- Aim of the exercise
Retype, word for word, the section of the One Tree Hill fifth-season text that begins with the words "One Tree Hill: The Complete Fifth Season Overview" and ends with "just the beginning.".

One Tree Hill: The Complete Fifth Season Review



Season 5 is probably not as good as 1-4 but it is still enjoyable and probably the best way to continue it on after season 4's ending. The DVD has some good special features and the cover artwork is good.




One Tree Hill: The Complete Fifth Season Overview


Hello again! Four-and-a-half years after the searing and surprising events that marked their final days at Tree Hill High, old friends return to their North Carolina hometown. Some of them reached the goals they set as teens: Lucas published his novel, Brooke rocked the fashion world as an acclaimed couturière and Haley became the teacher she always yearned to be. Some didn’t: Peyton crashed and burned in L.A., and Nathan saw his promise of pro hoops glory evaporate in a single, violent moment. But once they’re back home in this involving 5-Disc, 18-Episode Season Five Set, everyone discovers so much is the same: love, friendship, challenges, triumphs, laughs, tears...and dreams. As Lucas says, it’s just the beginning.

- Recorded information
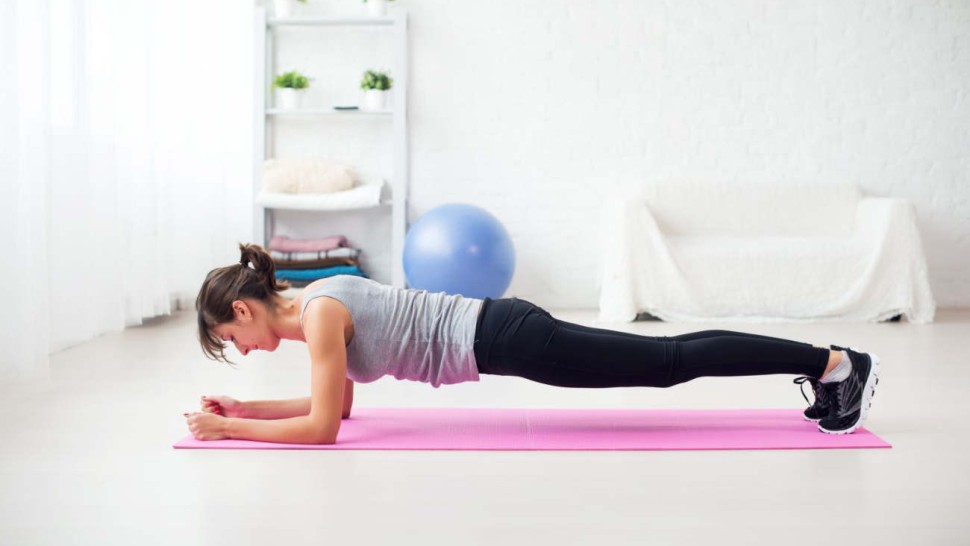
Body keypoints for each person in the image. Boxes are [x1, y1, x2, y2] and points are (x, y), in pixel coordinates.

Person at [186, 243, 880, 444]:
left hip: (511, 339)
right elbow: (333, 410)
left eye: (232, 337)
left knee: (667, 364)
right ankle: (828, 367)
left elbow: (322, 430)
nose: (243, 351)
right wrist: (244, 413)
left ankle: (837, 364)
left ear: (244, 309)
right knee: (666, 363)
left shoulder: (321, 314)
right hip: (506, 334)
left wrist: (225, 429)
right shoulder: (319, 304)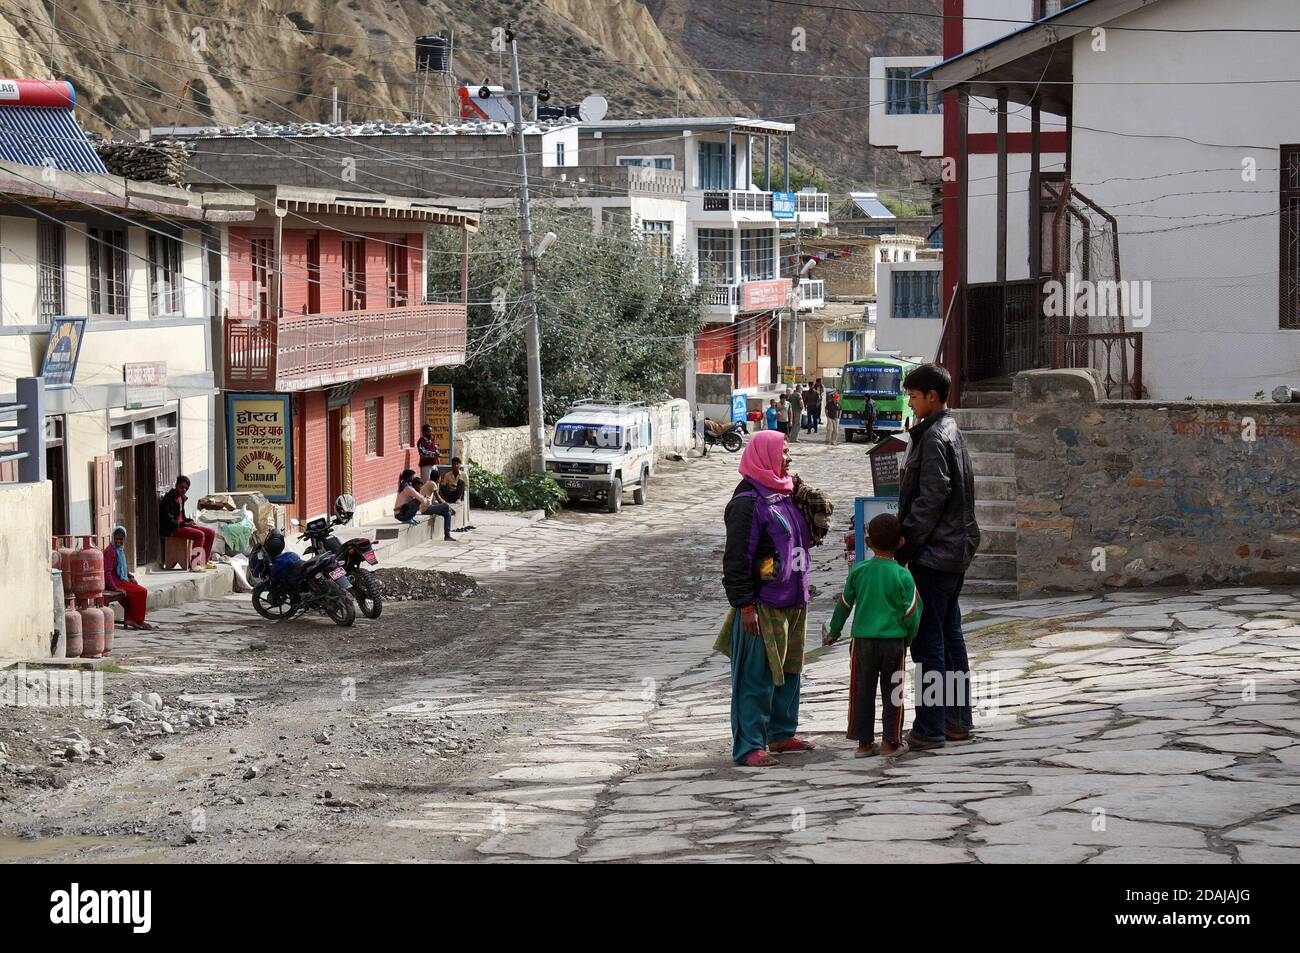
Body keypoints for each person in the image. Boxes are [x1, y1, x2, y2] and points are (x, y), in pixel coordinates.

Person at [713, 429, 815, 767]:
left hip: (793, 598)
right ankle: (749, 745)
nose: (788, 457)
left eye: (787, 451)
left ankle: (781, 733)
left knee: (789, 670)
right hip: (762, 602)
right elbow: (737, 558)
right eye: (783, 451)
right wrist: (744, 604)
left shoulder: (785, 492)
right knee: (756, 676)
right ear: (765, 456)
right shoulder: (746, 503)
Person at [896, 363, 980, 751]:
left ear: (932, 396)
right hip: (954, 551)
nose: (910, 403)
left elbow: (932, 497)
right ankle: (957, 720)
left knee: (930, 643)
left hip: (934, 555)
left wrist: (905, 543)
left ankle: (929, 727)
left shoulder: (933, 437)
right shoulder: (950, 430)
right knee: (951, 637)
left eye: (914, 396)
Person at [823, 513, 920, 758]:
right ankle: (890, 744)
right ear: (900, 543)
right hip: (893, 642)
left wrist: (833, 632)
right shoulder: (903, 575)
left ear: (868, 542)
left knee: (861, 691)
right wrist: (907, 638)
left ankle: (864, 744)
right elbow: (912, 612)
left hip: (862, 643)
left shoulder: (859, 571)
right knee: (893, 693)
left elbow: (844, 604)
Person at [103, 526, 156, 630]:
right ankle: (138, 620)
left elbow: (123, 567)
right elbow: (107, 572)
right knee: (142, 591)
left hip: (120, 580)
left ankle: (132, 618)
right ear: (113, 538)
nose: (118, 541)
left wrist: (130, 577)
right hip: (115, 583)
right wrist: (114, 588)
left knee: (137, 590)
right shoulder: (110, 551)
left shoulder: (119, 550)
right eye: (117, 539)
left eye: (121, 539)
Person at [160, 476, 216, 569]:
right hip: (172, 529)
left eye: (186, 488)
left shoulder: (181, 498)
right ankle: (195, 564)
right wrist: (184, 524)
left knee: (211, 533)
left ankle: (203, 562)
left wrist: (190, 521)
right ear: (176, 485)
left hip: (182, 526)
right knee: (200, 535)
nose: (184, 490)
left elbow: (183, 517)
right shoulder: (168, 499)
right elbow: (169, 521)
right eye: (182, 487)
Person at [393, 474, 459, 542]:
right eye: (420, 486)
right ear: (416, 485)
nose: (421, 488)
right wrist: (425, 498)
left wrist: (425, 499)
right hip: (401, 515)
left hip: (402, 513)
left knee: (447, 513)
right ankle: (408, 518)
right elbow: (423, 500)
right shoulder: (410, 489)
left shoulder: (414, 490)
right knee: (446, 506)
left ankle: (447, 535)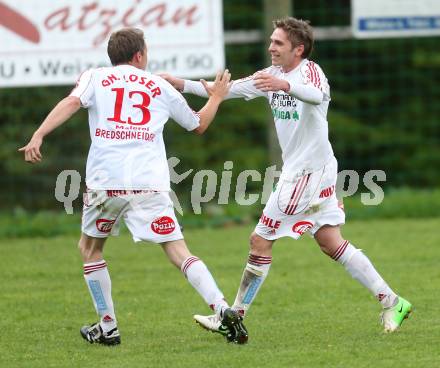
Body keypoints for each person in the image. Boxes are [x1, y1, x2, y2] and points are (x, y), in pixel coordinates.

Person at [162, 17, 412, 342]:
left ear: (299, 49)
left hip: (306, 174)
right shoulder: (271, 75)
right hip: (313, 169)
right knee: (329, 241)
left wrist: (286, 86)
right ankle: (393, 301)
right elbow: (225, 90)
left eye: (278, 43)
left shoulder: (310, 72)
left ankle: (234, 316)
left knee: (259, 240)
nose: (270, 47)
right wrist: (176, 83)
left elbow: (315, 95)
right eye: (271, 41)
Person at [19, 27, 248, 345]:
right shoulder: (158, 85)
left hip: (105, 183)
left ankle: (108, 325)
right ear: (139, 55)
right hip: (148, 184)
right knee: (178, 251)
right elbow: (199, 124)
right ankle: (223, 309)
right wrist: (218, 97)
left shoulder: (95, 77)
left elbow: (71, 103)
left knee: (90, 249)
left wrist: (39, 134)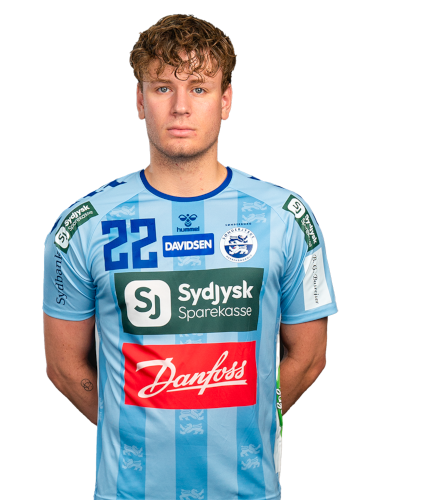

- Answer for this exercise
One Tree Hill: The Complete Fifth Season Overview


Hello again! Four-and-a-half years after the searing and surprising events that marked their final days at Tree Hill High, old friends return to their North Carolina hometown. Some of them reached the goals they set as teens: Lucas published his novel, Brooke rocked the fashion world as an acclaimed couturière and Haley became the teacher she always yearned to be. Some didn’t: Peyton crashed and burned in L.A., and Nathan saw his promise of pro hoops glory evaporate in a single, violent moment. But once they’re back home in this involving 5-Disc, 18-Episode Season Five Set, everyone discovers so much is the same: love, friendship, challenges, triumphs, laughs, tears...and dreams. As Lucas says, it’s just the beginning.